Laut der Studie „Myanmar's Casino Cities“ des United States Institute for Peace (USIP) haben sich Wan und andere chinesische Gangster entlang des Moei-Flusses auf 160 Quadratkilometern eine Art „Triaden-Republik“ inklusive Landbesitz aus dem Urwald gestampft – sogenannte Spinatstädte. Diese verdanken ihren Namen dem Umstand, dass der chinesische Begriff für das Blattgemüse (Bo Cai) so klingt wie das chinesische Wort für Glücksspiel.

In Myanmar besitzen Triaden sogar offiziell Land

Per Webseiten werden neue Investoren und Glücksritter angelockt. Anders als in Kambodscha oder den Philippinen, wo die Triaden ebenfalls ihr Unwesen treiben, verfügen sie in Myanmar erstmals offiziell über Landbesitz.

Seit dem Putsch hält Myanmars Armee mit ihrer Grenzkontrolltruppe ihre schützenden Hände über das Gangsterparadies am insgesamt 330 Kilometer langen Moei-Fluss. Chit Thu, der Kommandeur der Karen State Border Guard Force, gehört gar zu den wichtigsten Investoren der „Spinatstadt“ Yatai New City Project nahe dem Ort Shwe Kokko.

„Nach Schätzungen, die auf Angaben aus China basieren, beläuft sich der illegale Umsatz von Onlineglücksspiel sowie Krypto- und Telefonbetrug in der Region jährlich auf bis zu 300 Milliarden US-Dollar“, sagt in Thailands Hauptstadt Bangkok Jason Tower, der USIP-Experte für Myanmar.

Myanmars „Spinatstädte“, so schätzen Experten, kassieren mittlerweile gar mehr als die Produzenten und Lieferanten synthetischer Drogen, die von Myanmar illegal nach ganz Asien geliefert werden. Allein das in China verbotene, von Triaden aber im Ausland betriebene Onlineglücksspiel spült nach Schätzungen jährlich rund 180 Milliarden US-Dollar in die Gangsterkassen.

Smartphonenutzer als größte Opfergruppe

Dem kombinierten illegalen Geschäftsmodell von Glücksspiel, Kryptowährungen und Telefonbetrug fallen in Südostasien vor allem Smartphonebesitzer zum Opfer. Derzeit nutzen nur 37 Prozent der 500 Millionen Südostasiaten das Internet per Computer, aber 88 Prozent von ihnen greifen per Smartphone bedenkenlos auf Bezahlsysteme mit QR-Codes zurück. Laut dem National Economic and Social Development Council in Bangkok wurde bislang etwa die Hälfte der 66 Millionen Thailänder Opfer solcher Finanzbetrügereien.

Für das Gangstergeschäft im großen Stil am Moei-Fluss werden Hunderte, wenn nicht gar Tausende Angestellten benötigt.
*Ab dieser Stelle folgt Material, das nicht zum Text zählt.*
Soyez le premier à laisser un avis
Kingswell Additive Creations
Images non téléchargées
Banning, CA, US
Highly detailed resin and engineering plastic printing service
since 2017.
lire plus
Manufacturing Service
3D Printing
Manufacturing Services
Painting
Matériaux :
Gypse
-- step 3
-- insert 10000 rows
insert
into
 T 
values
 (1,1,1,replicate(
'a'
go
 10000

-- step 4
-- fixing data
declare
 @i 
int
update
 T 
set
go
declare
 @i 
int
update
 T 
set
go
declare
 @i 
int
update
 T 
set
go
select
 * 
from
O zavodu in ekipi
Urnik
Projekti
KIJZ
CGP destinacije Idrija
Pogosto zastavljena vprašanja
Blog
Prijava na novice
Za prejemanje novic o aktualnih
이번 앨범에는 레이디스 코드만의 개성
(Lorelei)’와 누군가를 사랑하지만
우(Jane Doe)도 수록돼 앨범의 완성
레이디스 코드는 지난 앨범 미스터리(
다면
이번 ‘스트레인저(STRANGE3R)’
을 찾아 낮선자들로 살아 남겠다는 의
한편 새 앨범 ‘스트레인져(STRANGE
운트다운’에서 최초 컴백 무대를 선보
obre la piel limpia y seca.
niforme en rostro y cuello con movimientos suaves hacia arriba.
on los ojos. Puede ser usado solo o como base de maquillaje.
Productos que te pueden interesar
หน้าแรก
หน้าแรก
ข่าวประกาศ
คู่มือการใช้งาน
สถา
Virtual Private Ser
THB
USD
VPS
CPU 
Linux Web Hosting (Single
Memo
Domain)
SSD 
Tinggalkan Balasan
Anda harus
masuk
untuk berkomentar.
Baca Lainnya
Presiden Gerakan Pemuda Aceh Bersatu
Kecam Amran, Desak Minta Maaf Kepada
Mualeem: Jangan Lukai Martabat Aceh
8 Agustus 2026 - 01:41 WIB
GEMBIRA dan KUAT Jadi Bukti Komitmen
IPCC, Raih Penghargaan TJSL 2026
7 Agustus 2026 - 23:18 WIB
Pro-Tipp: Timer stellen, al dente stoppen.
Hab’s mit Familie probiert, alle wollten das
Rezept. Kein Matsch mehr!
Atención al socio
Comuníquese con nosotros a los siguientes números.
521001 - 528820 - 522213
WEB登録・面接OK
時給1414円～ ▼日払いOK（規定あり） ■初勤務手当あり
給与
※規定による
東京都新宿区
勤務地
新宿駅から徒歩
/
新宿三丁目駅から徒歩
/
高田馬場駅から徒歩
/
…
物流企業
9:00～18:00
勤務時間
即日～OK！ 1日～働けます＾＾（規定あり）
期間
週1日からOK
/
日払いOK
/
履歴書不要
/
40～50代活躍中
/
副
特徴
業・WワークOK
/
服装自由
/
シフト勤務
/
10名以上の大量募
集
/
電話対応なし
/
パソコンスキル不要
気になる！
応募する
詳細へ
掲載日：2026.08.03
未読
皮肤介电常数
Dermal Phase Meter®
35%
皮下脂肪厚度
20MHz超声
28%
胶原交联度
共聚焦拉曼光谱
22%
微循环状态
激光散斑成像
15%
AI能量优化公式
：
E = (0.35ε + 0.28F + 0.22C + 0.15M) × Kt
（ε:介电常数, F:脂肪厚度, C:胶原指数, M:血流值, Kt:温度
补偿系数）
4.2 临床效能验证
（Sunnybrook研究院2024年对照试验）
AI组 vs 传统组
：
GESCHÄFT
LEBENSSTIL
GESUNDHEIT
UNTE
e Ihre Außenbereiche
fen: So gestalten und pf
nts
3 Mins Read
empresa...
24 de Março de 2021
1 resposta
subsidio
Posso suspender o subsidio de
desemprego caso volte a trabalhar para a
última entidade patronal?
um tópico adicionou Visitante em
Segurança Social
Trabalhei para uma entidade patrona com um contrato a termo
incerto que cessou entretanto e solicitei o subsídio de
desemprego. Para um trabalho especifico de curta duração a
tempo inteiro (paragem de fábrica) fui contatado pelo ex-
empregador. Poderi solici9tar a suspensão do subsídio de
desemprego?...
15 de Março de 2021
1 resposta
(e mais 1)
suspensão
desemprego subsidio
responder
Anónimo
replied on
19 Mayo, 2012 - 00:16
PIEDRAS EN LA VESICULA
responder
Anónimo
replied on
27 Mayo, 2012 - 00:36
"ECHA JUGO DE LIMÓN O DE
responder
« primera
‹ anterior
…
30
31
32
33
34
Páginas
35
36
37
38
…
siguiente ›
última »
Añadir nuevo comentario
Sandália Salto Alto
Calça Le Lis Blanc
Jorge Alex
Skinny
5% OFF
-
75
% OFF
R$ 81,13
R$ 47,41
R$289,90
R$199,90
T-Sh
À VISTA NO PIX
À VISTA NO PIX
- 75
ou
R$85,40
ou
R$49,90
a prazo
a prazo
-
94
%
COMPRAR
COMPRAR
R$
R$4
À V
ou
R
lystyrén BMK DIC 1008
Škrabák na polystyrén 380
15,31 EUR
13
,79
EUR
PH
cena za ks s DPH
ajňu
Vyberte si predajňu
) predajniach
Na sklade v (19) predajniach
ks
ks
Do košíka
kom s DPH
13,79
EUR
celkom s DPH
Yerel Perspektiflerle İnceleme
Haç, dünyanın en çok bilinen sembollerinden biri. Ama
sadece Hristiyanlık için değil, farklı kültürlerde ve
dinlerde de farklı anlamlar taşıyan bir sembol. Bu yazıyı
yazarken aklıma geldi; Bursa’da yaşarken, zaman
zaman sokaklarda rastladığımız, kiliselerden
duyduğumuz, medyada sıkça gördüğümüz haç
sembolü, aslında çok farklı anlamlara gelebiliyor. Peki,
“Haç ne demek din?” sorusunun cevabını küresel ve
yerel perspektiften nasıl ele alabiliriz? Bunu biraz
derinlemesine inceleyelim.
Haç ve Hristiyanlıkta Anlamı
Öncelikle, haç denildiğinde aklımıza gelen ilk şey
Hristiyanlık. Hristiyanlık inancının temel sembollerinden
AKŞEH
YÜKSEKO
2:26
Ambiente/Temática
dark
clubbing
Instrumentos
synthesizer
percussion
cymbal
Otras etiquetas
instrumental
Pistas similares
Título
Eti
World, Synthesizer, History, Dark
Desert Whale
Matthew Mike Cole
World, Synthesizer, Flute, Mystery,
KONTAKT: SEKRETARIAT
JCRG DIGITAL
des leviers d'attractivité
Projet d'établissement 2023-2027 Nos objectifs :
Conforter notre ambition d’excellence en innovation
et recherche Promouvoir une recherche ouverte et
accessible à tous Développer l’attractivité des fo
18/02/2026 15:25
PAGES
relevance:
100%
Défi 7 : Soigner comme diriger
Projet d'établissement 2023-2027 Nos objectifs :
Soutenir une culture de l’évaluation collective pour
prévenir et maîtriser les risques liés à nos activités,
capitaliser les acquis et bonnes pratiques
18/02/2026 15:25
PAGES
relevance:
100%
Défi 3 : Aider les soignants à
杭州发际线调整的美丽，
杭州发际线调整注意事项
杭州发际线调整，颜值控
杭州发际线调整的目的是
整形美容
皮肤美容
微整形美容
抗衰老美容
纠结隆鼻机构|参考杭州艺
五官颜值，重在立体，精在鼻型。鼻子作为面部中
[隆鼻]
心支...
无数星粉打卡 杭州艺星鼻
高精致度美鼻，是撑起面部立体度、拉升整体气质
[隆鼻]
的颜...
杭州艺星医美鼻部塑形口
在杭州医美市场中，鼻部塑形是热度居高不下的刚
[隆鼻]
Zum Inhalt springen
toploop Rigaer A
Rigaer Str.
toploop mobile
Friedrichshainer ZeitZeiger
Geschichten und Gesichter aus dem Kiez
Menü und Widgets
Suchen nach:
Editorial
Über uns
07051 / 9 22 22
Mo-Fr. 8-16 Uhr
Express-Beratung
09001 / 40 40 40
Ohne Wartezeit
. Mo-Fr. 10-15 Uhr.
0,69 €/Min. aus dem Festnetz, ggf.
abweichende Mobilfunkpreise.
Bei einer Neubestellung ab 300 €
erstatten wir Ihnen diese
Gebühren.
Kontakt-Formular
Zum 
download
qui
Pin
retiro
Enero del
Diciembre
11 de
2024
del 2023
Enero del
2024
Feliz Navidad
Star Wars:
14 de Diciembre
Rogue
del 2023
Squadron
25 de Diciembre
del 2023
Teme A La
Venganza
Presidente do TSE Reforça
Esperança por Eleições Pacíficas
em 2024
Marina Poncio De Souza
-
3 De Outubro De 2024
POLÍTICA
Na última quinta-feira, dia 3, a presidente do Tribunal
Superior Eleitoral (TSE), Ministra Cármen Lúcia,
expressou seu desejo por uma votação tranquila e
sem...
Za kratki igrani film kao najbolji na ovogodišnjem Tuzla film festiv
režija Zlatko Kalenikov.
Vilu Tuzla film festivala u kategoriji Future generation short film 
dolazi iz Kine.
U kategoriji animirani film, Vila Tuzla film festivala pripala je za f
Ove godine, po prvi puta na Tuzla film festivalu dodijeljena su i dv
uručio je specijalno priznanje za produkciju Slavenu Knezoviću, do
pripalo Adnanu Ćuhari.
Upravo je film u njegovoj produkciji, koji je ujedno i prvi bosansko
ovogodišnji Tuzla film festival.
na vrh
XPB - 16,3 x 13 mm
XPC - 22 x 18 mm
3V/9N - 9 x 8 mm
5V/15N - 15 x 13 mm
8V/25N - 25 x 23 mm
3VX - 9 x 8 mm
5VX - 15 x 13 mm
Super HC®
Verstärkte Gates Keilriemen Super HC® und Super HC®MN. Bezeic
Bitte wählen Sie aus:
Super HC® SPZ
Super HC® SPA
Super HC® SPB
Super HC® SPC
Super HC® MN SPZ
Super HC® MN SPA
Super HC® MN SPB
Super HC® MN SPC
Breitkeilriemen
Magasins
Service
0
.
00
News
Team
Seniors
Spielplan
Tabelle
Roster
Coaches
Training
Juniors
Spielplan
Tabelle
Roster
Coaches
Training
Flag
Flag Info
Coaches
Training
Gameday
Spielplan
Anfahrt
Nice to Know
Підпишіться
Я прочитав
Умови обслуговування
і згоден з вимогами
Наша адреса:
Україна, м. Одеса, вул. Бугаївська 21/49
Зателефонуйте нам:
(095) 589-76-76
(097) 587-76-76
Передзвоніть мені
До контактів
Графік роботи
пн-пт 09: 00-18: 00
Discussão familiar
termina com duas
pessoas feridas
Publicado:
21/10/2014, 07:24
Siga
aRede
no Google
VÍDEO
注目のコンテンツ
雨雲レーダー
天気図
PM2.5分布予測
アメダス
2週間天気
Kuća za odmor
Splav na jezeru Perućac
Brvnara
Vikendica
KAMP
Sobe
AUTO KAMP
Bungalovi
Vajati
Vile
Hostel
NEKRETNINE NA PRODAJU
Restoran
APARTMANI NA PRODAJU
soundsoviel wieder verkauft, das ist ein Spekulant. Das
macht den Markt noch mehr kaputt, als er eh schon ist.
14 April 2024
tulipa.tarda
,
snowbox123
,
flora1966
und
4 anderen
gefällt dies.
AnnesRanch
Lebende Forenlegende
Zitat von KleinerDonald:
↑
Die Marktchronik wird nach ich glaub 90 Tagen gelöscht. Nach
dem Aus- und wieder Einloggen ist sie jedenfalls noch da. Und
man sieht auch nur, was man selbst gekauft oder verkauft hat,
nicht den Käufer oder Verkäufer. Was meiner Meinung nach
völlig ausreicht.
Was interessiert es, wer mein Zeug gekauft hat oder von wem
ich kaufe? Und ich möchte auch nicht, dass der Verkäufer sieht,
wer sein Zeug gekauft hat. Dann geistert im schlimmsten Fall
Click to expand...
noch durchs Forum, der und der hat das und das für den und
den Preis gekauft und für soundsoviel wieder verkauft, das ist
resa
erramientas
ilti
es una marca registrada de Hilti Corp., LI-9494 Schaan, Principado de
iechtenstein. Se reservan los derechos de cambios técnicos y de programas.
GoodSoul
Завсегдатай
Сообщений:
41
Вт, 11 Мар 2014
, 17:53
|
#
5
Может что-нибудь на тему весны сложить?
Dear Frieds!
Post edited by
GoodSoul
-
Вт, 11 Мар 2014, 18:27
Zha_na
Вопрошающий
Sie werden auf Facebook oder WeChat mit Monatslöhnen von 800 bis 1.000 US-Dollar in den Urwald von Myanmar gelockt. Häufig werden dabei Frauen in die Prostitution gezwungen und an der Rückkehr in die Heimat gehindert.“

„Chinas Behörden, die in der Volksrepublik eine harte Haltung gegenüber Kriminalität einnehmen, haben in Südostasien bis vor Kurzem den Operationen der Triaden nur zugesehen. Die Sorge wächst, dass angesichts der Unfähigkeit, gegen die Probleme vorzugehen, Chinas Einfluss in Fragen von Sicherheit und Politik zunehmen wird“, vermutet USIP-Experte Tower.

Das Paradebeispiel der vergangenen Jahre: das frühere Strandparadies Sihanoukville in Kambodscha. Chinas Behörden schauten jahrelang zu, bis Peking auf Drängen von Premierminister Hun Sen endlich eingriff. Im August 2019 wurden dann dort 100 Chinesen verhaftet und postwendend ins Reich der Mitte abgeschoben.

Im Myanmars neuem Triadenparadies herrscht vorerst nur eine Sorge: dass die Militärs den Widerstand der Bevölkerung gegen ihre brutale Herrschaft nicht brechen können. Manche Generäle sehen schon das Ende ihrer Herrschaft aufziehen. Bis dahin wollen sie sich aber noch die Taschen füllen.